Higher Oil Income Will Boost Saudi Saving Not Spending, IMF Says - Bloomberg
Saudi Arabia is likely to use surplus oil revenue to rebuild reserves, breaking with its historical practice of boosting spending when crude prices rise, according to the International Monetary Fund.
“The message that we very strongly got was that the expenditure path set out in the budget will be stuck to, regardless of where oil prices go to, which I think is the right thing to do,” Tim Callen, the IMF mission chief to the kingdom, said in an interview late Monday. Sticking to targeted spending “allows you then to really build the financial assets that have been run down in recent years.”
Crude prices around $75 a barrel are only slightly lower than what Saudi Arabia needs to balance the budget, according to IMF estimates. They may rise further as the global economy rebounds from the impact of the pandemic and the International Energy Agency warned on Tuesday that the oil market would remain tight unless Saudi Arabia and its OPEC+ allies boost production.
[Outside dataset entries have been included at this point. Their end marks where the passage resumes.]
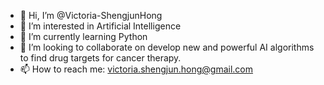 - 👋 Hi, I’m @Victoria-ShengjunHong
- 👀 I’m interested in Artificial Intelligence
- 🌱 I’m currently learning Python
- 💞️ I’m looking to collaborate on develop new and powerful AI algorithms to find drug targets for cancer therapy.
- 📫 How to reach me: victoria.shengjun.hong@gmail.com

<!---
Victoria-ShengjunHong/Victoria-ShengjunHong is a ✨ special ✨ repository because its `README.md` (this file) appears on your GitHub profile.
You can click the Preview link to take a look at your changes.
--->
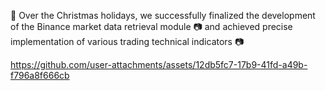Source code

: 🎄 Over the Christmas holidays, we successfully finalized the development of the Binance market data retrieval module 📷 and achieved precise implementation of various trading technical indicators 📷

https://github.com/user-attachments/assets/12db5fc7-17b9-41fd-a49b-f796a8f666cb

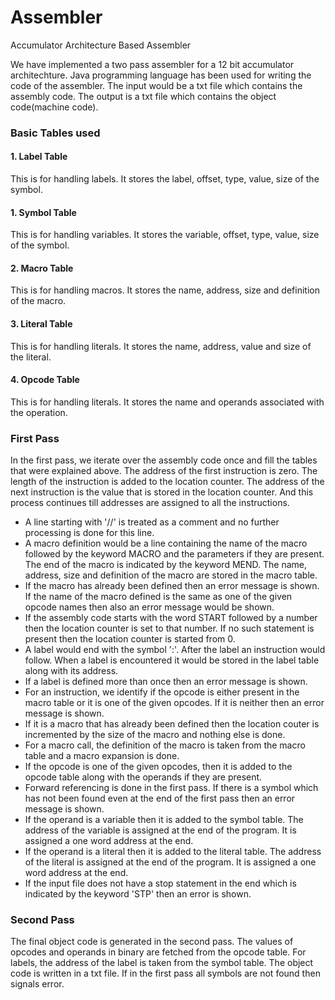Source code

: # Assembler
Accumulator Architecture Based Assembler

We have implemented a two pass assembler for a 12 bit accumulator architechture. Java programming language has been used for writing the code of the assembler. The input would be a txt file which contains the assembly code. The output is a txt file which contains the object code(machine code).

 ### Basic Tables used
 #### 1. Label Table
 This is for handling labels. It stores the label, offset, type, value, size of the symbol. 
  #### 1. Symbol Table
  This is for handling variables. It stores the variable, offset, type, value, size of the symbol. 
 #### 2. Macro Table
 This is for handling macros. It stores the name, address, size and definition of the macro. 
 #### 3. Literal Table
 This is for handling literals. It stores the name, address, value and size of the literal.
 #### 4. Opcode Table
 This is for handling literals. It stores the name and operands associated with the operation.

 ### First Pass
In the first pass, we iterate over the assembly code once and fill the tables that were explained above. The address of the first instruction is zero. The length of the instruction is added to the location counter. The address of the next instruction is the value that is stored in the location counter. And this process continues till addresses are assigned to all the instructions. 
* A line starting with '//' is treated as a comment and no further processing is done for this line. 
* A macro definition would be a line containing the name of the macro followed by the keyword MACRO and the parameters if they are present. The end of the macro is indicated by the keyword MEND. The name, address, size and definition of the macro are stored in the macro table. 
* If the macro has already been defined then an error message is shown. If the name of the macro defined is the same as one of the given opcode names then also an error message would be shown.
* If the assembly code starts with the word START followed by a number then the location counter is set to that number. If no such statement is present then the location counter is started from 0. 
* A label would end with the symbol ':'. After the label an instruction would follow. When a label is encountered it would be stored in the label table along with its address.
* If a label is defined more than once then an error message is shown.
* For an instruction, we identify if the opcode is either present in the macro table or it is one of the given opcodes. If it is neither then an error message is shown. 
* If it is a macro that has already been defined then the location couter is incremented by the size of the macro and nothing else is done. 
* For a macro call, the definition of the macro is taken from the macro table and a macro expansion is done.
* If the opcode is one of the given opcodes, then it is added to the opcode table along with the operands if they are present.
* Forward referencing is done in the first pass. If there is a symbol which has not been found even at the end of the first pass then an error message is shown. 
* If the operand is a variable then it is added to the symbol table. The address of the variable is assigned at the end of the program. It is assigned a one word address at the end.
* If the operand is a literal then it is added to the literal table. The address of the literal is assigned at the end of the program. It is assigned a one word address at the end. 
* If the input file does not have a stop statement in the end which is indicated by the keyword 'STP' then an error is shown.

### Second Pass
The final object code is generated in the second pass. The values of opcodes and operands in binary are fetched from the opcode table. For labels, the address of the label is taken from the symbol table. The object code is written in a txt file. If in the first pass all symbols are not found then signals error.
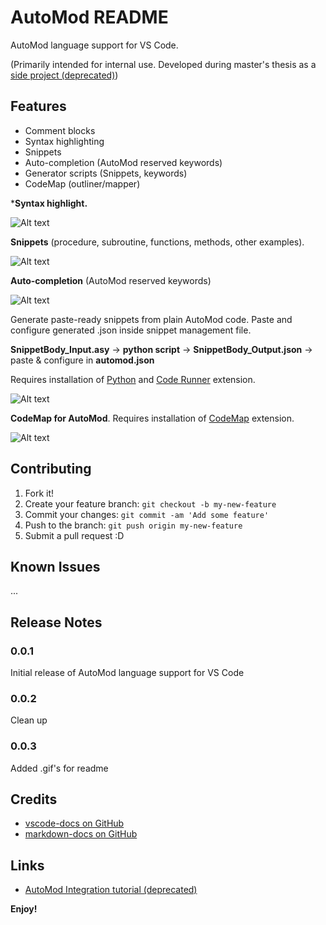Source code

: # AutoMod README

AutoMod language support for VS Code.

(Primarily intended for internal use. Developed during master's thesis as a [side project (deprecated)](https://sites.google.com/view/automod-vscode/home))

## Features
* Comment blocks
* Syntax highlighting
* Snippets
* Auto-completion (AutoMod reserved keywords)
* Generator scripts (Snippets, keywords)
* CodeMap (outliner/mapper)

***Syntax highlight.**

![Alt text](https://github.com/yulihGit/vscode-automod/blob/master/resources/images/readme/vsce_automod_syntax.PNG?raw=true "Title")

**Snippets** (procedure, subroutine, functions, methods, other examples).

![Alt text](https://github.com/yulihGit/vscode-automod/blob/master/resources/images/readme/vsce_automod_snippets.PNG?raw=true "Title")

**Auto-completion** (AutoMod reserved keywords)

![Alt text](https://github.com/yulihGit/vscode-automod/blob/master/resources/images/readme/vsce_automod_keywords.PNG?raw=true "Title")

Generate paste-ready snippets from plain AutoMod code. Paste and configure generated .json inside snippet management file.

**SnippetBody_Input.asy** -> **python script** -> **SnippetBody_Output.json** -> paste & configure in **automod.json**

Requires installation of [Python](https://www.python.org/) and [Code Runner](https://marketplace.visualstudio.com/items?itemName=formulahendry.code-runner
) extension.

![Alt text](https://github.com/yulihGit/vscode-automod/blob/master/resources/images/readme/vsce_automod_snippet_generate.gif?raw=true "Title")

**CodeMap for AutoMod**. Requires installation of [CodeMap](https://marketplace.visualstudio.com/items?itemName=oleg-shilo.codemap) extension.

![Alt text](https://github.com/yulihGit/vscode-automod/blob/master/resources/images/readme/vsce_automod_codemap.gif?raw=true "Title")

## Contributing

1. Fork it!
2. Create your feature branch: `git checkout -b my-new-feature`
3. Commit your changes: `git commit -am 'Add some feature'`
4. Push to the branch: `git push origin my-new-feature`
5. Submit a pull request :D

## Known Issues

 ...

## Release Notes

### 0.0.1
Initial release of AutoMod language support for VS Code
### 0.0.2
Clean up
### 0.0.3
Added .gif's for readme

## Credits
* [vscode-docs on GitHub](https://code.visualstudio.com/docs)
* [markdown-docs on GitHub](https://github.com/adam-p/markdown-here/wiki/Markdown-Cheatsheet)

## Links

* [AutoMod Integration tutorial (deprecated)](https://sites.google.com/view/automod-vscode/home)

**Enjoy!**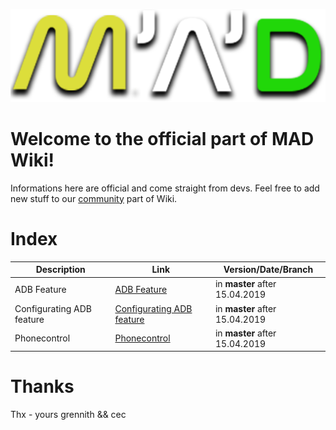 ![MAD_trans_1](wiki/images/MAD_trans_1.png)

# Welcome to the official part of MAD Wiki!
Informations here are official and come straight from devs.
Feel free to add new stuff to our [community](/community) part of Wiki.

# Index


Description | Link | Version/Date/Branch
------------ | ------------- | -------------
ADB Feature | [ADB Feature](wiki/ADB-Feature.md) | in **master** after 15.04.2019
Configurating ADB feature | [Configurating ADB feature](wiki/Configurating-ADB-feature.md) | in **master** after 15.04.2019
Phonecontrol | [Phonecontrol](wiki/Phonecontrol.md) | in **master** after 15.04.2019

# Thanks
Thx - yours grennith && cec
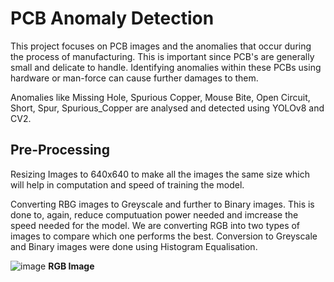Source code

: # PCB Anomaly Detection

This project focuses on PCB images and the anomalies that occur during the process of manufacturing. This is important since PCB's are generally small and delicate to handle. Identifying anomalies within these PCBs using hardware or man-force can cause further damages to them.

Anomalies like Missing Hole, Spurious Copper, Mouse Bite, Open Circuit, Short, Spur, Spurious_Copper are analysed and detected using YOLOv8 and CV2.

## Pre-Processing

Resizing Images to 640x640 to make all the images the same size which will help in computation and speed of training the model.

Converting RBG images to Greyscale and further to Binary images. This is done to, again, reduce computuation power needed and imcrease the speed needed for the model. We are converting RGB into two types of images to compare which one performs the best. Conversion to Greyscale and Binary images were done using Histogram Equalisation.

![image](https://github.com/user-attachments/assets/e4b8293d-1eca-4774-83c4-5e5725c5a86a) 
**RGB Image**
“In the past, the weakness of the Saudi budget process was as oil prices go up spending would go up, and when prices turn around you then have to make difficult decisions,” Callen said. “We don’t think that pro-cyclicality is helpful for the economy, so it’s exactly right to stick with the expenditure as it was set out, even if oil prices are higher.”
Saudi Arabia set spending this year at 990 billion riyals ($264 billion), while revenue is projected to rise to 849 billion riyals. As a result of that deficit, and transfers to the kingdom’s sovereign wealth fund, net foreign assets dropped to their lowest level in about 10 years in May.